WORK INSTRUCTION
Find the line with "image of cervical" in the records below. Copy it and every line after it, up to and including the line with "photomicrograph of human".

Records from a collection:
········

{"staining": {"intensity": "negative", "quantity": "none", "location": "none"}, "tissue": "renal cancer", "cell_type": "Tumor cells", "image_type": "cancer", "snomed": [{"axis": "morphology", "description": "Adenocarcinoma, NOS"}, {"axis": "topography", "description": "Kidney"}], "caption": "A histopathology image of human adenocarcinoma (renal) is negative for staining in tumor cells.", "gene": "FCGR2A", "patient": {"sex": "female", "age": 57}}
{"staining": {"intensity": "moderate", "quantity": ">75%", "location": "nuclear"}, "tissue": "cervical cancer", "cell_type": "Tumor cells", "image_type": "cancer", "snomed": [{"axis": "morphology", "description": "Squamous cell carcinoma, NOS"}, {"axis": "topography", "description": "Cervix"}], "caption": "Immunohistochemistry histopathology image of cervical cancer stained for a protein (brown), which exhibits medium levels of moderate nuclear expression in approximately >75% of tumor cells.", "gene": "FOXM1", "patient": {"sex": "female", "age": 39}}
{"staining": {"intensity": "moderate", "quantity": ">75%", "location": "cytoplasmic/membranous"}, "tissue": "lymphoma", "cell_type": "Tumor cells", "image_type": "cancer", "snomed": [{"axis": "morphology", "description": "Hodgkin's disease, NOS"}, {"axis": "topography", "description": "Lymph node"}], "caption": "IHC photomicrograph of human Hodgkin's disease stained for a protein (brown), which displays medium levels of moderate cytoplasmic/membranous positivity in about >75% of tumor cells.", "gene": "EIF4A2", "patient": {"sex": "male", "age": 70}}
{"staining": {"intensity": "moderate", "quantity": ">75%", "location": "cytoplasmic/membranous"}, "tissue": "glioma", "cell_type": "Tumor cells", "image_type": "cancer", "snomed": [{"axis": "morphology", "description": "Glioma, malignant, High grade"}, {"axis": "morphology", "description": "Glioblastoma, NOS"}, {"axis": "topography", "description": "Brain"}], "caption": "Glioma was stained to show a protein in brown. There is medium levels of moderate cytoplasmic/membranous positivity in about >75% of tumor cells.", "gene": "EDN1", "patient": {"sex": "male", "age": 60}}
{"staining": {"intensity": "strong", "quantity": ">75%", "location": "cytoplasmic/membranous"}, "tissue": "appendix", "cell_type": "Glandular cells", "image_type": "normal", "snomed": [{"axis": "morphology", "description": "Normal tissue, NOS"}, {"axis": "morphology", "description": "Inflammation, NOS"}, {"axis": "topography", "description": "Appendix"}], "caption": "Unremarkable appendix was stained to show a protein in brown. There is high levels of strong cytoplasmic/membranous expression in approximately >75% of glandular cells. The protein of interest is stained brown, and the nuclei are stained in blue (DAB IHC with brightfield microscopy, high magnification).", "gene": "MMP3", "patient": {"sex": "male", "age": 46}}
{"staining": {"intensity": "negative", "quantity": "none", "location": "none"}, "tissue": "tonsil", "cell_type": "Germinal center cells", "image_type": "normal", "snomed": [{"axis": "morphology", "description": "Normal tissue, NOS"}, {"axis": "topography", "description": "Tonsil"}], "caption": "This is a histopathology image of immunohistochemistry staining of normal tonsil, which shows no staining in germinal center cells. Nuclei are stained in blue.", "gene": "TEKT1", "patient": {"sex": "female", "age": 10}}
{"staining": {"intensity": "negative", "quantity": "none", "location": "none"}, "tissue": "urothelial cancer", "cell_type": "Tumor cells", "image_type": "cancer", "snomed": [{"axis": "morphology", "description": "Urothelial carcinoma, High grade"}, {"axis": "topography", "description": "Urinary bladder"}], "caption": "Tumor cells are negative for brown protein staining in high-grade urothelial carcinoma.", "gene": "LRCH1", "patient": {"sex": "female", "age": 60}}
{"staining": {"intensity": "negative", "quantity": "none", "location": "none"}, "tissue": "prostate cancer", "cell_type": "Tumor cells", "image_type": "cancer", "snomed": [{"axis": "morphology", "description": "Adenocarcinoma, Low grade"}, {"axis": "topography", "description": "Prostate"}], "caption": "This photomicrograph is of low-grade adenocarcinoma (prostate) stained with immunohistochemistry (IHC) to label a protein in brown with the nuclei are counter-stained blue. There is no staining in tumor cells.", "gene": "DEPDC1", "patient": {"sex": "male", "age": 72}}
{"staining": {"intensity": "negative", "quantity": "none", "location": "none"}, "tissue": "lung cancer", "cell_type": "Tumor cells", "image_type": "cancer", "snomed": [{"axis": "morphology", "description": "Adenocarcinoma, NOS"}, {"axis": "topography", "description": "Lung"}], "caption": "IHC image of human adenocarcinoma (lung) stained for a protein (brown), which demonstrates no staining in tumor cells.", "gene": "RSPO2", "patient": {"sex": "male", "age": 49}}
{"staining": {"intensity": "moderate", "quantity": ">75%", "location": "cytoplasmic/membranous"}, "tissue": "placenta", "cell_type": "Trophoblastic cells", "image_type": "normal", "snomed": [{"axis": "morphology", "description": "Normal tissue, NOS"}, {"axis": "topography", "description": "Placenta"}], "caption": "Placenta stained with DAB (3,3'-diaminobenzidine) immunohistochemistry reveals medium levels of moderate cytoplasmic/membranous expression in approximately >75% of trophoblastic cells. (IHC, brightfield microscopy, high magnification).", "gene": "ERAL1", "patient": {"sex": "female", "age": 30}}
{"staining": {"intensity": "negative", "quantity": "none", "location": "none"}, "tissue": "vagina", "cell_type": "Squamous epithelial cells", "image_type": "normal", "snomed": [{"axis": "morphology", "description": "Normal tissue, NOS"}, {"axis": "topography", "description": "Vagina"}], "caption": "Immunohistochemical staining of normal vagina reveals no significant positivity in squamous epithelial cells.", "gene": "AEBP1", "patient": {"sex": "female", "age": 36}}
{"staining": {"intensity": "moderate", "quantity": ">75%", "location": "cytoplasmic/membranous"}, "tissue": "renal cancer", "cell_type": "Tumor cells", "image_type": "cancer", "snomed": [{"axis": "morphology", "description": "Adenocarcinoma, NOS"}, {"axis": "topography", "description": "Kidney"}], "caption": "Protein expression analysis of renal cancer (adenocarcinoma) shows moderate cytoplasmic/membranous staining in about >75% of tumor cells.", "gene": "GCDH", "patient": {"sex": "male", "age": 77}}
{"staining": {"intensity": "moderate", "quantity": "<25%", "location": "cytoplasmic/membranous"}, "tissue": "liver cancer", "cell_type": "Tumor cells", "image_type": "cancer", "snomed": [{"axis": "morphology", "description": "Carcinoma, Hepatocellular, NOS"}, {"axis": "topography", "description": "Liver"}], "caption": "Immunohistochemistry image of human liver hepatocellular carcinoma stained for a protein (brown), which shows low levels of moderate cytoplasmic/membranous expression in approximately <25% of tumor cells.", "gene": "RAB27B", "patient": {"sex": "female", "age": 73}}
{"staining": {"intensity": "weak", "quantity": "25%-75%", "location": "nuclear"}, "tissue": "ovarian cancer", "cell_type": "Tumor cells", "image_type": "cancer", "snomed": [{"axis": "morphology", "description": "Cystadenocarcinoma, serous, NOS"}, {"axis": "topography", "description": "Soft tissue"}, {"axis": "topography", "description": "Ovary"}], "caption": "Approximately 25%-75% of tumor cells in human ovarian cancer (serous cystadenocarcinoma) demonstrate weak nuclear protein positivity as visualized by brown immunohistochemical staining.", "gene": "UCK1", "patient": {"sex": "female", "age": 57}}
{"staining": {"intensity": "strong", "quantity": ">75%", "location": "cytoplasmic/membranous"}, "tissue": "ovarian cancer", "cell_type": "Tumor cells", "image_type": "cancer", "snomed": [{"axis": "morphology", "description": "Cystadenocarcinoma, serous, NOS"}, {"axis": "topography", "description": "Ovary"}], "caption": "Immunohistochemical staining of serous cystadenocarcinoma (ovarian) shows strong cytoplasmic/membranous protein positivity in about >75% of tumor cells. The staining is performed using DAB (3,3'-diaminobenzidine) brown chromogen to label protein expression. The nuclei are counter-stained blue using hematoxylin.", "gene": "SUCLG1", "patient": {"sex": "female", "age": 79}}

········

FINISHED EXERCISE
{"staining": {"intensity": "moderate", "quantity": ">75%", "location": "nuclear"}, "tissue": "cervical cancer", "cell_type": "Tumor cells", "image_type": "cancer", "snomed": [{"axis": "morphology", "description": "Squamous cell carcinoma, NOS"}, {"axis": "topography", "description": "Cervix"}], "caption": "Immunohistochemistry histopathology image of cervical cancer stained for a protein (brown), which exhibits medium levels of moderate nuclear expression in approximately >75% of tumor cells.", "gene": "FOXM1", "patient": {"sex": "female", "age": 39}}
{"staining": {"intensity": "moderate", "quantity": ">75%", "location": "cytoplasmic/membranous"}, "tissue": "lymphoma", "cell_type": "Tumor cells", "image_type": "cancer", "snomed": [{"axis": "morphology", "description": "Hodgkin's disease, NOS"}, {"axis": "topography", "description": "Lymph node"}], "caption": "IHC photomicrograph of human Hodgkin's disease stained for a protein (brown), which displays medium levels of moderate cytoplasmic/membranous positivity in about >75% of tumor cells.", "gene": "EIF4A2", "patient": {"sex": "male", "age": 70}}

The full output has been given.